2/28/05

New Delhi (cont'd)

Toured the city.  Walked out of my hotel and a block down the road where the Lodi Gardens, with tombs and mausoleums built some five hundred years ago.

Hired a taxi for half a day for a little over ten dollars and visited the Red Fort, four hundred years old...the front of the fort is the Lahore Gate (so called because it faces Lahore, Pakistan), huge and red and intimidating.  Inside the fort is the palace of the Mughal emperors, which is a series of buildings, going from north to south.

First the Shahi Burj, the emperor's study.  Second the Royal Hamman, a series of baths (the baths had colored glass on the rooftops, that filled the rooms with a rainbow light; the bathhouse also used to have a fountain that sprayed scented rosewater).

Third was the Diwan-i-Kas, the Hall of Private Audiences, made of white marble with a roof of inlaid silver, on the center of which sat the Peacock Throne--a giant fifteen-foot throne made of solid gold that took seven years to make.  The back of the throne had peacocks, the feathers made of sapphires, rubies, pearls and other precious stones, and a parrot carved from a single emerald.  One of the stones used to decorate the throne was the Koh-i-Noor Diamond, the largest in the world.

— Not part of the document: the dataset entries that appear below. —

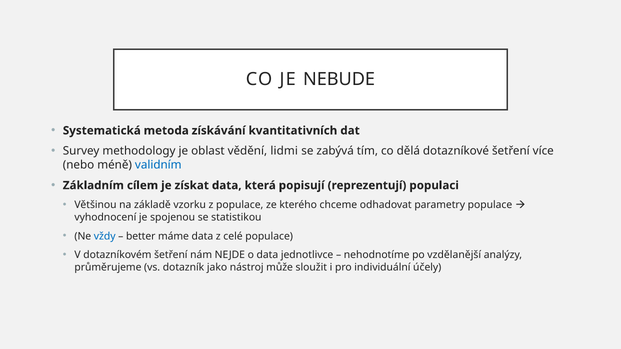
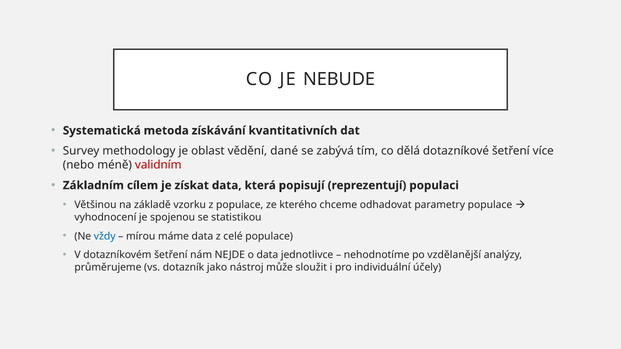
lidmi: lidmi -> dané
validním colour: blue -> red
better: better -> mírou
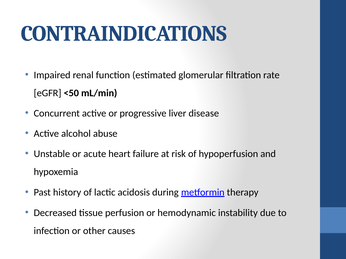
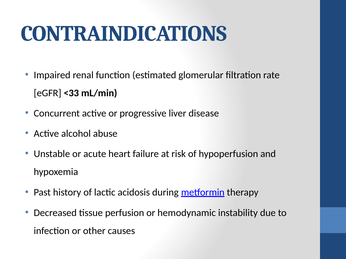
<50: <50 -> <33
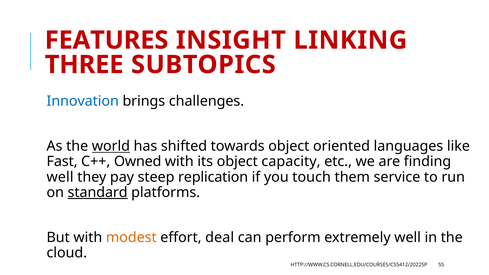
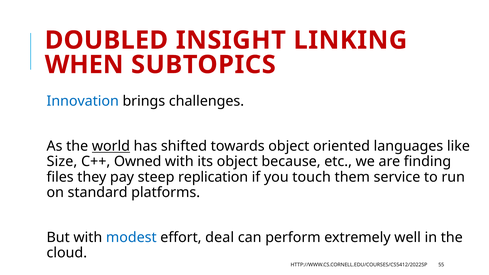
FEATURES: FEATURES -> DOUBLED
THREE: THREE -> WHEN
Fast: Fast -> Size
capacity: capacity -> because
well at (60, 177): well -> files
standard underline: present -> none
modest colour: orange -> blue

Well...actually, I WOULD have seen the throne, if it actually sat there.  It had been broken up hundreds of years ago, and the Koh-i-Noor Diamond taken to form part of the Crown Jewels of England.  All that's left of the throne here is the marble pedestal it sat on.  And once inscribed on the walls (in gold) were these words that Shah Jahan's wazir once said: "if there is a paradise on earth, it is this, it is this, it is this" (tap your ruby slippers three times, make a wish...).

South of this is the emperor's private residence; then the chief wife's, then the favorite daughter's (complete with a fountain made out of ivory).  Through all these buildings, from the emperor's study to his favorite daughter's palace ran the Nar-i-Bhisht, the Stream of Paradise, a water channel that would work the fountains, fill the baths, and cool the buildings in the heat of summer (central airconditioning, four hundred years early...).